Published August 1, 2003 12:01PM (EDT)

WASHINGTON (AP) -- Two-thirds of Internet users who download music don't care whether they're violating copyright laws, according to a new survey that highlights the uphill enforcement battle facing the recording industry.

The survey published Thursday by the nonprofit Pew Internet and American Life Project estimated that roughly 35 million American adults use file-sharing software, about 29 percent of Internet users. Those figures were generally consistent with other estimates of 60 million American users across all age groups.

The Pew survey was completed before the Recording Industry Association of America announced its aggressive campaign to sue individual computer users who illegally share "substantial" collections of music, so it was unclear from the survey whether the campaign was discouraging online piracy.

"Our data shows significant numbers didn't care about copyrights," said Lee Rainie, the director for the Washington-based Pew project. "The (threatened) lawsuits maybe have gotten their attention."

The survey said younger Americans, ages 18 to 29, were least worried about copyrights, with 72 percent saying they weren't concerned. It said 61 percent of Americans who were 30 to 49 years old were similarly unconcerned. Full-time students were the least concerned with violating copyright, with 82 percent saying they were not worried.

Pew researchers said differences between men and women, blacks, whites and Hispanics and between income groups were not statistically significant when measuring copyright concerns.

The RIAA, the trade group for the major recording labels, said the Pew study was outdated, adding that it believes its enforcement efforts have affected attitudes toward downloading music.

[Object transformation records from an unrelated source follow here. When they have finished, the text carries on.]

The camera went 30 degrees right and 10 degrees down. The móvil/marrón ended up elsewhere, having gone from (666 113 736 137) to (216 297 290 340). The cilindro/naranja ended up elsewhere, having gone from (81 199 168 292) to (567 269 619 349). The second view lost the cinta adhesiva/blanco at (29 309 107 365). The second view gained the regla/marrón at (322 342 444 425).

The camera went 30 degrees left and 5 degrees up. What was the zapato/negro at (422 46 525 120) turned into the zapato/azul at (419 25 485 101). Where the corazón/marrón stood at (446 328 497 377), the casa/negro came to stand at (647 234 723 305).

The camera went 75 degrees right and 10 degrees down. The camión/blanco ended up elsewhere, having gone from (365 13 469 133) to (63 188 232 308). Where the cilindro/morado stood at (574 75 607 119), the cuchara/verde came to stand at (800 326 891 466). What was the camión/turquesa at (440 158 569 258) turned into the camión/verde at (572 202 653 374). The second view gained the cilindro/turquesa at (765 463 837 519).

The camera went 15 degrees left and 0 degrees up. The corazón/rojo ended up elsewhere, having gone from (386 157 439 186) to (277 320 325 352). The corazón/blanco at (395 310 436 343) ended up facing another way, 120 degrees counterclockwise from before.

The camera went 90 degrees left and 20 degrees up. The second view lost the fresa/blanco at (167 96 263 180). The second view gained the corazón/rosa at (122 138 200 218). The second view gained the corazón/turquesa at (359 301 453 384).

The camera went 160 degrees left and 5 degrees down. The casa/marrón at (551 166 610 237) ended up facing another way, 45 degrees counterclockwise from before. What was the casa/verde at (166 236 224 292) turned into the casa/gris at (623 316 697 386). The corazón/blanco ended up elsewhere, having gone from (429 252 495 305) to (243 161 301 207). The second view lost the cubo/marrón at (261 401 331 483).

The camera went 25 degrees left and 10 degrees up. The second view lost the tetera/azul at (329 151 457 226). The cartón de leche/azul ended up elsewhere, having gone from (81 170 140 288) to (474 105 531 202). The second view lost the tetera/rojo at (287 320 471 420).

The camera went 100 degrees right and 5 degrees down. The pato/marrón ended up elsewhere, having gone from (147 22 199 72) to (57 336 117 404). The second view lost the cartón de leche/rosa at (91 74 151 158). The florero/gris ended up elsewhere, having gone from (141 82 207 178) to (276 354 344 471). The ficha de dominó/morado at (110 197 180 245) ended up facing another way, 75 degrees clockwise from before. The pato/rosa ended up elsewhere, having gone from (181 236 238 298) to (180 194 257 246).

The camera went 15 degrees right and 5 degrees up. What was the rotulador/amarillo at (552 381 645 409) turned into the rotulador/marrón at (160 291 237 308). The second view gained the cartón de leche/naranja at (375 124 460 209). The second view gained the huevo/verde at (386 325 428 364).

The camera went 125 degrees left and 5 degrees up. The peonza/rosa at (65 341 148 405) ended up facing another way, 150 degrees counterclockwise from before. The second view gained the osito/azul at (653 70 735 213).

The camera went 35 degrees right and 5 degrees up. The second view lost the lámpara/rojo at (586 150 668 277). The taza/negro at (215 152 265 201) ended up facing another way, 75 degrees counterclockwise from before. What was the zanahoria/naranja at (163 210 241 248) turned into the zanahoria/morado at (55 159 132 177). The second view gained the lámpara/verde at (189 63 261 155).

"We believe that the most powerful deterrent is the message that uploading or downloading copyrighted works without permission is against the law," the RIAA said in a statement. "We have worked hard to educate the public about what the law says and potential consequences, and other studies have shown that that message is beginning to take hold and will serve as an effective deterrent."

The chairman of the Senate's permanent subcommittee on investigations began an inquiry Thursday into the industry's crackdown against music swappers, calling the campaign "excessive."

"Theft is theft, but in this country we don't cut off your arm or fingers for stealing," said Sen. Norm Coleman, R-Minn., who was a rock roadie during the 1960s.

In a letter to RIAA President Cary Sherman, Coleman criticized the group for issuing subpoenas to "unsuspecting grandparents whose grandchildren have used their personal computers" and others who may not know their computer is being used to download music.

He asked the RIAA to furnish him with a list of its subpoenas; its safeguards against invading privacy and making erroneous subpoenas; its standards for issuing subpoenas; and a description of how it collects evidence of illegal file sharing.

The RIAA said it would be "pleased" to provide Coleman the information he requested.

"It will confirm that our actions are entirely consistent with the law as enacted by the U.S. Congress and interpreted by the courts," the RIAA said in a statement.

When computer users download a copyrighted song, file-sharing software automatically makes it available for other Internet users to download, too. It is possible -- and increasingly popular -- to reconfigure the software to allow downloads but prevent sharing files, although this undermines the concept of public file-sharing networks.

The Pew survey said about 26 million American adults allow others to download music and other data files from their computers. These computer users were equally as likely to be men or women, and equally as likely to be white, black or Hispanic. But they tended to be younger, most often between 18 and 29.

The survey was based on interviews conducted during random telephone calls by Princeton Survey Research Associates during March, April and May among a sample of 2,515 adults in the continental United States. The margin for error was plus or minus 3 percent.